Work instruction => Reproduce word for word the part of the forum thread on military meals that runs from "## Good2Golf (17" to "from the rear?".

Page extract =>
Segment Open
In St-Jean the food is decent and you can each as much as you want in the time alloted. Some things are restriced (desserts, main courses) to one helping per pass through the cashier (card swipe... civvies etc have to pay).

There will be some meals (~1 per day) that are very stressed for time, so eat what you can.

Usually supper is eaten at your own pace as there's no courses after dinner on most night, so you end up with a full half hour to EAT.

Of course the field is another story


----------



## Island Ryhno (16 Mar 2005)

TCBF said:
			
		

> Just to cheer you all up, I wan't to say that one day around Kandahar Airfield, I ate four (count'em: four) Black Bean and Rice Burrito MREs.   Had to open all of the hatches in the Coyote.   Rest of the crew wouldn't talk to me.   ;D
> 
> Tom



Tom I bet you smelled like a freakin Coyote after that, holy...well you get the point


----------



## Glorified Ape (16 Mar 2005)

Thirstyson said:
			
		

> Of course the field is another story



The best eating situation in the field is lunches on Grizzly (for Ocdts). Often times you have a full hour to cook and eat your food in your syndicate. It was utter bliss - find a shady, concealed spot, break out the IMP's and chem tabs, have time to actually get them hot, and lounge with a smoke. Absolutely glorious - we actually had time to make coffee and soup and, as though God himself had smiled down on us - some of us napped for 10 minutes or so. It brings a tear to my eye just thinking about it.


----------



## Ghost (17 Mar 2005)

> So you're a General, eh?



Yep I am also a crime fighter in my spare time.


----------



## Glorified Ape (17 Mar 2005)

Ghost said:
			
		

> Yep I am also a crime fighter in my spare time.



Ah.. isn't there something in the Conduct Guidelines about falsely using rank avatars?


----------



## Good2Golf (17 Mar 2005)

Glorified Ape said:
			
		

> Ah.. isn't there something in the Conduct Guidelines about falsely using rank avatars?



Unless Ghost is an EA or an ADC...then where's the Gen avatar with a pair of shoes protruding from the rear?   

Back on thread, DrSize, how much carb to protien do you eat?  The salad bar is pretty good for decent carbs (p.salad, some hard boiled eggs, etc...) then you just need to make sure you're good on the protiens and figure out where to store your jar of creatine (citric, not mono, right?)

Cheers,
Duey


----------



## Ghost (17 Mar 2005)

You guys sound like the old bat across the street from me who calls my house telling me to turn the music down or she is gonna call the cops.


----------



## Infanteer (18 Mar 2005)

It's good to see you wish to be taken seriously by your fellow soldiers on this site.


----------



## Franko (18 Mar 2005)

Infanteer said:
			
		

> It's good to see you wish to be taken seriously by your fellow soldiers on this site.



We'll see......     :

Regards


----------



## Clipse (19 Mar 2005)

You dont have to pay for food at BMQ do you?


----------



## Loadmaster (19 Mar 2005)

If you have a house or apartment and a family to take care of, you will not have to pay rations or quarters.

Bring a copy of your lease/mortgage and a copy of your marrage certificate/common law papers, and kids birth certificates.

The recruiting center probably already told you about this but I have taught a lot of students in St-Jean that when we asked for this info nobody could seem to find it.


----------



## the 48th regulator (19 Mar 2005)
Segment Closed
Given entries =>
Segment Open
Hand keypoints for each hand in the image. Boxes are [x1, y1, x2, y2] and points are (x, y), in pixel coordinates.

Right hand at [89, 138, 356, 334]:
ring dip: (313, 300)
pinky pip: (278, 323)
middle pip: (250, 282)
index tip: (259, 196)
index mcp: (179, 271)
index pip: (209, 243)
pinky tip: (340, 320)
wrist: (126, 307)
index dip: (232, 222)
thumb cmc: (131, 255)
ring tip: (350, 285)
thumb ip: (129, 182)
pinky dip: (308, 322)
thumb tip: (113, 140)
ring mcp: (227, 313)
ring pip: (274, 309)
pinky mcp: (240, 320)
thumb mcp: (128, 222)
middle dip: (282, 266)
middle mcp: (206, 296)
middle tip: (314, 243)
Segment Closed
Segment Open
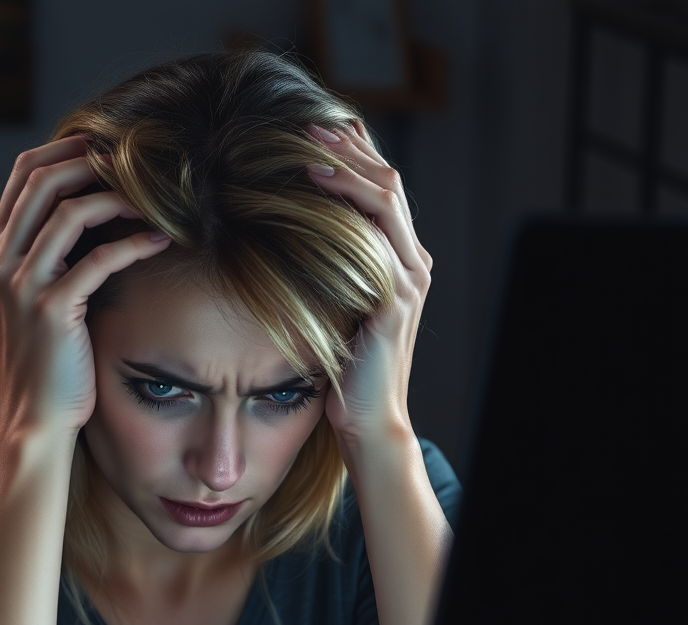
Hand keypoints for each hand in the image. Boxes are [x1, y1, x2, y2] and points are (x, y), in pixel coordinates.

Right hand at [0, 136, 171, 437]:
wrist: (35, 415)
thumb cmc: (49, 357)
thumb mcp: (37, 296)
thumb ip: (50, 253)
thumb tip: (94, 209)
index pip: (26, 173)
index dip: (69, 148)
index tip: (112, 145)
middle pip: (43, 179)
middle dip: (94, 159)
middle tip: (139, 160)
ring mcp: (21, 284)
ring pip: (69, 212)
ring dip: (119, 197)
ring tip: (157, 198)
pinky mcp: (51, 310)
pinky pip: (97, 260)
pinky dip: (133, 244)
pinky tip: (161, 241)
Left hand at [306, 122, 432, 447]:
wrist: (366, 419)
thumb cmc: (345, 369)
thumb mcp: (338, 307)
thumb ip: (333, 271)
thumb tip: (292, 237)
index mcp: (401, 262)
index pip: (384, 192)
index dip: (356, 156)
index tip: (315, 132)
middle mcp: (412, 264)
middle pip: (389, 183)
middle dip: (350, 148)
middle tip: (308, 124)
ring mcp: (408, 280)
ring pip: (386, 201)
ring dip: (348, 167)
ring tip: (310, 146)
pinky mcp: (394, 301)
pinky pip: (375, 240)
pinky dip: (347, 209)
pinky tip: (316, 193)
Segment Closed
Response area =>
## Good2Golf (17 Mar 2005)

Glorified Ape said:
			
		

> Ah.. isn't there something in the Conduct Guidelines about falsely using rank avatars?



Unless Ghost is an EA or an ADC...then where's the Gen avatar with a pair of shoes protruding from the rear?